Deciding to walk, Midwinter and Allan had not gone far before they were overtaken by a gentleman driving alone in an open chaise. He civilly introduced himself as a medical man, living close to Port St. Mary, and offered seats in his carriage. Always ready to make new acquaintances, Allan at once accepted the proposal. He and the doctor (whose name was ascertained to be Hawbury) became friendly and familiar before they had been five minutes in the chaise together; Midwinter, sitting behind them, reserved and silent, on the back seat. They separated just outside Port St. Mary, before Mr. Hawbury's house, Allan boisterously admiring the doctor's neat French windows and pretty flower-garden and lawn, and wringing his hand at parting as if they had known each other from boyhood upward. Arrived in Port St. Mary, the two friends found themselves in a second Castletown on a smaller scale. But the country round, wild, open, and hilly, deserved its reputation. A walk brought them well enough on with the day--still the harmless, idle day that it had been from the first--to see the evening near at hand. After waiting a little to admire the sun, setting grandly over hill, and heath, and crag, and talking, while they waited, of Mr. Brock and his long journey home, they returned to the hotel to order their early supper. Nearer and nearer the night, and the adventure which the night was to bring with it, came to the two friends; and still the only incidents that happened were incidents to be laughed at, if they were noticed at all. The supper was badly cooked; the waiting-maid was impenetrably stupid; the old-fashioned bell-rope in the coffee-room had come down in Allan's hands, and, striking in its descent a painted china shepherdess on the chimney-piece, had laid the figure in fragments on the floor. Events as trifling as these were still the only events that had happened, when the twilight faded, and the lighted candles were brought into the room.
Finding Midwinter, after the double fatigue of a sleepless night and a restless day, but little inclined for conversation, Allan left him resting on the sofa, and lounged into the passage of the hotel, on the chance of discovering somebody to talk to. Here another of the trivial incidents of the day brought Allan and Mr. Hawbury together again, and helped--whether happily or not, yet remained to be seen--to strengthen the acquaintance between them on either side.
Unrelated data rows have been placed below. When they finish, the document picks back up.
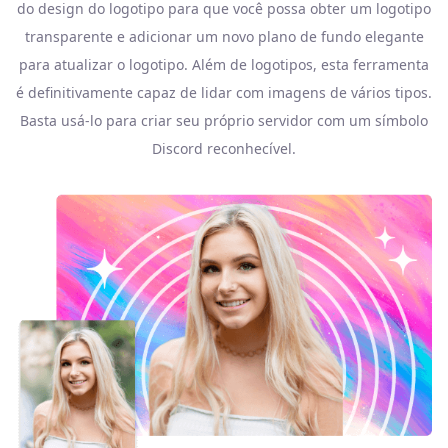
do design do logotipo para que você possa obter um logotipo
transparente e adicionar um novo plano de fundo elegante
para atualizar o logotipo. Além de logotipos, esta ferramenta
é definitivamente capaz de lidar com imagens de vários tipos.
Basta usá-lo para criar seu próprio servidor com um símbolo
Discord reconhecível.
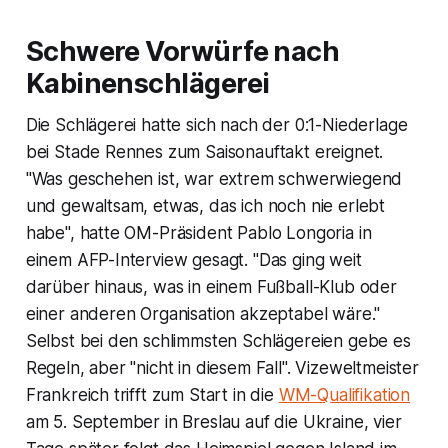
Schwere Vorwürfe nach
Kabinenschlägerei
Die Schlägerei hatte sich nach der 0:1-Niederlage
bei Stade Rennes zum Saisonauftakt ereignet.
"Was geschehen ist, war extrem schwerwiegend
und gewaltsam, etwas, das ich noch nie erlebt
habe", hatte OM-Präsident Pablo Longoria in
einem AFP-Interview gesagt. "Das ging weit
darüber hinaus, was in einem Fußball-Klub oder
einer anderen Organisation akzeptabel wäre."
Selbst bei den schlimmsten Schlägereien gebe es
Regeln, aber "nicht in diesem Fall". Vizeweltmeister
Frankreich trifft zum Start in die
WM-Qualifikation
am 5. September in Breslau auf die Ukraine, vier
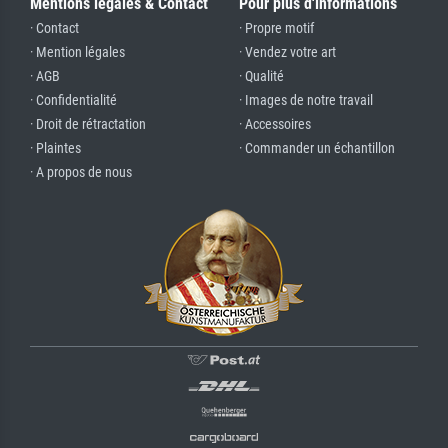
Mentions légales & Contact
Pour plus d'informations
· Contact
· Propre motif
· Mention légales
· Vendez votre art
· AGB
· Qualité
· Confidentialité
· Images de notre travail
· Droit de rétractation
· Accessoires
· Plaintes
· Commander un échantillon
· A propos de nous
The "bar" of the hotel was situated at one end of the passage, and the landlady was in attendance there, mixing a glass of liquor for the doctor, who had just looked in for a little gossip. On Allan's asking permission to make a third in the drinking and the gossiping, Mr. Hawbury civilly handed him the glass which the landlady had just filled. It contained cold brandy-and-water. A marked change in Allan's face, as he suddenly drew back and asked for whisky instead, caught the doctor's medical eye. "A case of nervous antipathy," said Mr. Hawbury, quietly taking the glass away again. The remark obliged Allan to acknowledge that he had an insurmountable loathing (which he was foolish enough to be a little ashamed of mentioning) to the smell and taste of brandy. No matter with what diluting liquid the spirit was mixed, the presence of it, instantly detected by his organs of taste and smell, turned him sick and faint if the drink touched his lips. Starting from this personal confession, the talk turned on antipathies in general; and the doctor acknowledged, on his side, that he took a professional interest in the subject, and that he possessed a collection of curious cases at home, which his new acquaintance was welcome to look at, if Allan had nothing else to do that evening, and if he would call, when the medical work of the day was over, in an hour's time.